A March 11 earthquake and tsunami damaged auto parts plants in Northeastern Japan, causing shortages that idled most car production in that nation. The parts shortages also affected manufacturers outside the country. Just last week, Ford Motor Co. and Nissan Motor Co. said that several North American plants would be closed part of this month due to shortages, and Chrysler CEO Sergio Marchionne has said his company will see disruptions.

Jackson said it was difficult to predict the effect of the shortages on AutoNation. The company has 243 new vehicle dealership franchises in 15 states.

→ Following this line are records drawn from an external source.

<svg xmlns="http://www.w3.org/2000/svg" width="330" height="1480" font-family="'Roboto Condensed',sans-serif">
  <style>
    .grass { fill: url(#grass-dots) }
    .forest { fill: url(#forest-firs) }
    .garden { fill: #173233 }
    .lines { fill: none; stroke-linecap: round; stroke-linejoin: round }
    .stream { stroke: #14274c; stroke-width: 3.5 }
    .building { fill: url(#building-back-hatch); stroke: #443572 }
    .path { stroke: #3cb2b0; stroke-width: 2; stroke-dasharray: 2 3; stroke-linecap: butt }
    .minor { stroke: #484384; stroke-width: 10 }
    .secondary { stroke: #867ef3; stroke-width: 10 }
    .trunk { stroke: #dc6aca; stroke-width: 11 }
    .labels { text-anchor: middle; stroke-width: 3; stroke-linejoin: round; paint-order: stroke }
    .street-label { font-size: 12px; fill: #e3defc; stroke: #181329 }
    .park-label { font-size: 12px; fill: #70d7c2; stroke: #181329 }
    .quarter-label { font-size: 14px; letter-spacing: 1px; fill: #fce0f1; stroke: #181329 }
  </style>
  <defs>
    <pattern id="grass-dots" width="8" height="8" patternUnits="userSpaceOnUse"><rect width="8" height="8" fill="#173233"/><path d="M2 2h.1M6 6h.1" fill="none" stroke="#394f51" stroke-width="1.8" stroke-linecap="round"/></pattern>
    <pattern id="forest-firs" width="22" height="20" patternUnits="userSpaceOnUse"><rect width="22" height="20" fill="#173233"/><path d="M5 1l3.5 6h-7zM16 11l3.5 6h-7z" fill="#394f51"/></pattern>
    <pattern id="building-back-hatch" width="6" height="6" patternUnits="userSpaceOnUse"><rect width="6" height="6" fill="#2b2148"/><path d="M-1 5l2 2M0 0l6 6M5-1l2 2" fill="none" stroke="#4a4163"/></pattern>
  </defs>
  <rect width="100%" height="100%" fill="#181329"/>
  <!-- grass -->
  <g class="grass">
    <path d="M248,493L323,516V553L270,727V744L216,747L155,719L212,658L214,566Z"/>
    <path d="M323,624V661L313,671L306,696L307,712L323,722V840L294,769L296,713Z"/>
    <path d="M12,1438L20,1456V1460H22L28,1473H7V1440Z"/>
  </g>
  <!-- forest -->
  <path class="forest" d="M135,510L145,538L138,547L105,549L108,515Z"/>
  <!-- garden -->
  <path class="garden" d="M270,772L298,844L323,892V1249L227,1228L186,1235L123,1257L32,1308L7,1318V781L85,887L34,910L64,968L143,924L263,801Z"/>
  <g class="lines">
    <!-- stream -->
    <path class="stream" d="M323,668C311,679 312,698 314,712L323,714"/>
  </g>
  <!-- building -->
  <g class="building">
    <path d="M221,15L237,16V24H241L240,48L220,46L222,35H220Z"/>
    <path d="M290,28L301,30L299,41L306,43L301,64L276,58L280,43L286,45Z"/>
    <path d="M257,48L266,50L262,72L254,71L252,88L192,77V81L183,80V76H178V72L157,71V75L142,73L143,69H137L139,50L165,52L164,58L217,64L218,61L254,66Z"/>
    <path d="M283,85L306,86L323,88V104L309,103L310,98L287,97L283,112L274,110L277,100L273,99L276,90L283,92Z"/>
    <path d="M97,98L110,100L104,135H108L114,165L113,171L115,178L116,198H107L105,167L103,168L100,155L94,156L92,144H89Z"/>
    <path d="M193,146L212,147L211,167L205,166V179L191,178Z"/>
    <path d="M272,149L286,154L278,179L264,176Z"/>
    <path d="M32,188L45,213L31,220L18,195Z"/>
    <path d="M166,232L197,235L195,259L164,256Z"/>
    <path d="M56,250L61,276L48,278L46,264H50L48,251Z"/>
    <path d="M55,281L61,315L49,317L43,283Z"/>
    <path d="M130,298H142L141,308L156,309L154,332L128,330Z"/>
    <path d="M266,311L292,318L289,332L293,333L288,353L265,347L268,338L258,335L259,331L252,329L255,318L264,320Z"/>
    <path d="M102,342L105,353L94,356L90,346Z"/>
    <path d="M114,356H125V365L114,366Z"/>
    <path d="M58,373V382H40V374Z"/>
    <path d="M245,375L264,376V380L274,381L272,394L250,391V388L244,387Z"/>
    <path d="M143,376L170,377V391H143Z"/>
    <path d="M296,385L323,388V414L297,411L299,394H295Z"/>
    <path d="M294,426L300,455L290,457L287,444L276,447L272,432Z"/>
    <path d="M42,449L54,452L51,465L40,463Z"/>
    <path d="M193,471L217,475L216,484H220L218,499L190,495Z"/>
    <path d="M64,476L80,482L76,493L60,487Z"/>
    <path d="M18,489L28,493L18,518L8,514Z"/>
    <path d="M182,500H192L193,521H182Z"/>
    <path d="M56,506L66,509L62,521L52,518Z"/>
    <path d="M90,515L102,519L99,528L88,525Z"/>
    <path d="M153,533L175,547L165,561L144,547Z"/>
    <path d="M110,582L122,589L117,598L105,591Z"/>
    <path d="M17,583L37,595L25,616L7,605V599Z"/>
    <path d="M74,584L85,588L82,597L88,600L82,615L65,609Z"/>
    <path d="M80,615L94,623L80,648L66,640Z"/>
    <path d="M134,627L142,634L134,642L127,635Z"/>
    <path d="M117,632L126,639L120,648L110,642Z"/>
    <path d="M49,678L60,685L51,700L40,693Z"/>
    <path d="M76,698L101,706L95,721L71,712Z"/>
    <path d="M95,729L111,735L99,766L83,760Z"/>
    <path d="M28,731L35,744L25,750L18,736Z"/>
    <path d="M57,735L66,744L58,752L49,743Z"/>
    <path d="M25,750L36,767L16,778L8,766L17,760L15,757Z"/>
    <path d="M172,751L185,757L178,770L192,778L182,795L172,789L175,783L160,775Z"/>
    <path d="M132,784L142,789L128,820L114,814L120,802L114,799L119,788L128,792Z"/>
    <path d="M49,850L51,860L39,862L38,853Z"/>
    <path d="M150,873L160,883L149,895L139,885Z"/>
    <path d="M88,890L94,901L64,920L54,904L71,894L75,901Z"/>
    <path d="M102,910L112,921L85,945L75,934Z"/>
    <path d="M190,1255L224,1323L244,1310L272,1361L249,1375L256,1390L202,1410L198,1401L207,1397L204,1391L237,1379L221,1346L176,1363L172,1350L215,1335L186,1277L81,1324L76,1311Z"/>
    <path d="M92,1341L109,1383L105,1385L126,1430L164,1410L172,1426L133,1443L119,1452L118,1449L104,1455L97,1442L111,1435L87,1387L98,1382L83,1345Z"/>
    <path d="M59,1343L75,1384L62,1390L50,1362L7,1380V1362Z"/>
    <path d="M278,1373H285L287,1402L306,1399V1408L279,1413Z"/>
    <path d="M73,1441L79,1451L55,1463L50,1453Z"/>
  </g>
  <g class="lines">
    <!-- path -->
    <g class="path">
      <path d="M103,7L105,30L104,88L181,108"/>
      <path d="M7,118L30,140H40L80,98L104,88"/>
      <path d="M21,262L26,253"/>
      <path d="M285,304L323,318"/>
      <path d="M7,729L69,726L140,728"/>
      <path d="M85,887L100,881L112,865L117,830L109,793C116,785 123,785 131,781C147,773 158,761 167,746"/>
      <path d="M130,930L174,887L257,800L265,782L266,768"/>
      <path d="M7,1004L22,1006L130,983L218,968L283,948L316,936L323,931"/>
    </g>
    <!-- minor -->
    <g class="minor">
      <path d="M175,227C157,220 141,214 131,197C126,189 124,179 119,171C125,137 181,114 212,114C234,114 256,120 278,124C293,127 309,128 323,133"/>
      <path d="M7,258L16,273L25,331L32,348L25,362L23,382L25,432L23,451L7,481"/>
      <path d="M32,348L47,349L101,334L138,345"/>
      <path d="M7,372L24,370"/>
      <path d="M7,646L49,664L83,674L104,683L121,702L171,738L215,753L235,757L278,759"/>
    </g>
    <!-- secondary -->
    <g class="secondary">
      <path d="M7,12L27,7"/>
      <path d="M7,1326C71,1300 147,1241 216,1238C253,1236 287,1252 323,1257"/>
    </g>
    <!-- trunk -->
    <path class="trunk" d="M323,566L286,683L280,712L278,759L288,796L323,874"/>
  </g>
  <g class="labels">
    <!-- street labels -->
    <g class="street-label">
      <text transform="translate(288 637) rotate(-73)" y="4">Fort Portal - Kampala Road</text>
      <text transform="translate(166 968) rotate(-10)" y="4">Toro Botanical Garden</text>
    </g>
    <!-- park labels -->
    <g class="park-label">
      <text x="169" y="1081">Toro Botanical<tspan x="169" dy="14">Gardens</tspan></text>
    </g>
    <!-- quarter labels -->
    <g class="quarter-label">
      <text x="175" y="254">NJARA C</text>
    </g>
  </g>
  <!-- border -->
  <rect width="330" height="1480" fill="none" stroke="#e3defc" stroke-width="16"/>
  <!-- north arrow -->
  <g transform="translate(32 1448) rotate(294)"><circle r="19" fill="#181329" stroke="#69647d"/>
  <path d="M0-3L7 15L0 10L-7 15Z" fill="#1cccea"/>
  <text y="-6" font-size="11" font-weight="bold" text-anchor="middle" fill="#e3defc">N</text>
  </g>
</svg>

Japan's daily auto production has fallen by about 37,000 vehicles, says Scotiabank Senior Economist Carlos Gomes.

Nissan Americas is closing five North American plants for several days this month because of parts supply disruptions. It plans to make up for the lost production later.

In Japan, Toyota Motor Corp said last week that nine of its 15 plants in Japan have resumed production of vehicles or parts. The rest remained closed indefinitely.

Honda Motor Co. plans to restart its Sayama Plant and Suzuka Factory on April 11. When those two plants come back on line, all of Honda's auto assembly plants will be back in operation, but they'll be running at about half the normal rate because of parts shortages.

Jackson expects the U.S. auto market to keep recovering through the end of this year. He said AutoNation will manage through any shortfalls.